29/05/2026
“El Beni no aguanta más: renuncias a conveniencia y un civismo que se parece demasiado a la política”
Hay un cansancio en el Beni que ya no se disimula.
La gente lo dice en las calles, en las radios, en los mercados: estamos hartos del manoseo político al Comité Cívico.
Por años, esa institución que debía ser la voz firme del departamento terminó siendo un botín, un trampolín, una cueva de intereses personales disfrazados de lucha regional.
Y cuando parecía que por fin se quería limpiar esa imagen de deterioro cívico, cuando se hablaba de transparencia y renovación, volvemos a ver lo mismo.
Las renuncias que son estratégicas, los cargos que se dejan por otros más jugosos, y luego… sorpresas que no sorprenden a nadie.
El caso del ahora exsecretario general del Comité Cívico es el reflejo de esta herida abierta.
Renunció, según se dijo, para ser candidato a secretario de Hacienda de la Federación de Docentes de la UAB.
Luego, pasadas las elecciones del Rectorado, otra renuncia… para ser designado jefe de Personal de la misma universidad.
Hasta ahí, uno podría pensar: “Es su derecho, busca crecer laboralmente”.
Pero lo que genera indignación, lo que duele, es verlo hoy en Santa Cruz, sentado en la reunión de presidentes de Comités Cívicos del país, como si nada hubiera pasado.

━━━━━━━━━━━━━━━━

Uso de la información -
1. Indica si estas afirmaciones concuerdan con el texto sobre el Comité Cívico del Beni. Responde sí o no a cada una y cita las palabras exactas del texto que lo deciden: (a) El exsecretario general renunció para ser candidato a secretario de Hacienda de la Federación de Docentes de la UAB. (b) Después de las elecciones del Rectorado, el exsecretario general fue designado rector de la universidad. (c) Hoy el exsecretario general participa en Santa Cruz en la reunión de presidentes de Comités Cívicos del país.
2. Prolonga el texto sobre el Comité Cívico del Beni a partir de su última oración.

━━━━━━━━━━━━━━━━

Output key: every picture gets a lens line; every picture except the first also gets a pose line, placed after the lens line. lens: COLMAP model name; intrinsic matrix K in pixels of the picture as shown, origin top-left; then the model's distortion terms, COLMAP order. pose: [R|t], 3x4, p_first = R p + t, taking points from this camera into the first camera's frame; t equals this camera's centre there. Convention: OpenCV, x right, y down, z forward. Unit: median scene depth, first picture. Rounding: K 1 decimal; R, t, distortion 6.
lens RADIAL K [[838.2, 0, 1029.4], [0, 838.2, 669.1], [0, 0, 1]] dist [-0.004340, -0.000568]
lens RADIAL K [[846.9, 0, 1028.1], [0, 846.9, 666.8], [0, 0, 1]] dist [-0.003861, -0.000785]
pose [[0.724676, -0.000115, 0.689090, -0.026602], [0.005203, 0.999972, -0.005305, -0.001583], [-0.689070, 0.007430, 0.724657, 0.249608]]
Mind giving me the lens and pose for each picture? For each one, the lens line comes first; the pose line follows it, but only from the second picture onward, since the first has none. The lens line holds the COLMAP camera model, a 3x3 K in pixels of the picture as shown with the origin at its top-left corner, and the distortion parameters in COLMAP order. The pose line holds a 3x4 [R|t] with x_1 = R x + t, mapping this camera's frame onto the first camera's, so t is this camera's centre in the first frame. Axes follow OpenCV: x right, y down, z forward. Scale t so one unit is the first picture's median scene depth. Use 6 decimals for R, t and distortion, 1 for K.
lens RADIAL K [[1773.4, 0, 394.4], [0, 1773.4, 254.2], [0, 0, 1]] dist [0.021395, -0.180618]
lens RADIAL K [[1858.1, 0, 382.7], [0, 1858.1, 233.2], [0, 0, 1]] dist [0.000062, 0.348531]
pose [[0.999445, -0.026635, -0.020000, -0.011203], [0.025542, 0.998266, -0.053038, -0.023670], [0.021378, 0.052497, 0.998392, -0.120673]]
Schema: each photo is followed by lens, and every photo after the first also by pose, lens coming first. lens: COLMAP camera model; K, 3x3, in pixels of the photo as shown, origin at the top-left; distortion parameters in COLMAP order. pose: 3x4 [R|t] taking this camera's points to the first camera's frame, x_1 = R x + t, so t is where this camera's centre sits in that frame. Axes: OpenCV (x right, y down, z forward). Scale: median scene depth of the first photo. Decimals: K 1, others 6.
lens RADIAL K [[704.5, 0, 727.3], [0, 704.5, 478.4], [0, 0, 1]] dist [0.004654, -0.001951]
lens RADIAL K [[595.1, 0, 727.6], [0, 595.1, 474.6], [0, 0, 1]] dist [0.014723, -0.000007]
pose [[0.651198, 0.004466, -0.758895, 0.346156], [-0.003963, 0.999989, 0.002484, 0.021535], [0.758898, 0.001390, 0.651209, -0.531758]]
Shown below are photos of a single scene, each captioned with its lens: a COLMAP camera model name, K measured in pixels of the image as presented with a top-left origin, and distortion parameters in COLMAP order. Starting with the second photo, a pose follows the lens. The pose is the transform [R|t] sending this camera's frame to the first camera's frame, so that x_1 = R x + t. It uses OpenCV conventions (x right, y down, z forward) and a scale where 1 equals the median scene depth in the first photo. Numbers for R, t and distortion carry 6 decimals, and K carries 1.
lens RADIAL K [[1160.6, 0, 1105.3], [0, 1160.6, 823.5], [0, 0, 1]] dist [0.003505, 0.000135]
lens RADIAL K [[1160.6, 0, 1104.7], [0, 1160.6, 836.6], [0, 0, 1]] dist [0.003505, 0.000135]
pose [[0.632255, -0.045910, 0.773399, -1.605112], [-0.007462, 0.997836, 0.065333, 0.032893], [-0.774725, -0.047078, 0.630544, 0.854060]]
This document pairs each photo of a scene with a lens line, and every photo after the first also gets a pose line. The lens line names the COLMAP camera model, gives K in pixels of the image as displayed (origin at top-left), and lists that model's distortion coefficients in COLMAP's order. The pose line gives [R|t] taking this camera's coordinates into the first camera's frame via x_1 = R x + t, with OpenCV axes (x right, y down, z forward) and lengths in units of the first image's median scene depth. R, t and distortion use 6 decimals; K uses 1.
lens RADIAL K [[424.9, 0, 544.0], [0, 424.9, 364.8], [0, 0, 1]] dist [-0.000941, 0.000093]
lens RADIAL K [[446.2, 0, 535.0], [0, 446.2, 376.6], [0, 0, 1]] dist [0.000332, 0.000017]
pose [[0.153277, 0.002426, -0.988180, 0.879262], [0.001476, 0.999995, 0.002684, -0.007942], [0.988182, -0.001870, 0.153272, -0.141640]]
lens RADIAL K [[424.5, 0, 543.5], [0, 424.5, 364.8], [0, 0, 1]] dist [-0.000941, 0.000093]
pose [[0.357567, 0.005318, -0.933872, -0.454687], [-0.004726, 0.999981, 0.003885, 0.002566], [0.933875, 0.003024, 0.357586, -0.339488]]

━━━━━━━━━━━━━━━━

Resultados por tarea -
1.
(a) Sí: "Renunció, según se dijo, para ser candidato a secretario de Hacienda de la Federación de Docentes de la UAB."
(b) No: "para ser designado jefe de Personal de la misma universidad."
(c) Sí: "verlo hoy en Santa Cruz, sentado en la reunión de presidentes de Comités Cívicos del país"

2.
¿Renunció o no renunció? ¿Se va o se queda? ¿Defiende al Beni o defiende su currículum?
El problema no es una persona. El problema es un sistema que permite estas danzas políticas sin dar la cara.
El directorio del Comité Cívico nos debe una explicación clara, no comunicados tibios.
Porque el Beni no está para juegos de sillas musicales.
Aquí la gente espera coherencia, no actores que cambian de papel según la temporada electoral.
Si el civismo beniano sigue confundiéndose con la política oportunista, entonces no habrá renuncia que valga ni reincorporación que convenza.
Vivimos momentos difíciles para estar jugando y manoseando a un departamento, o nos ponemos serios o que pasa?
El Beni está cansado. Y tiene razón, por qué está asi.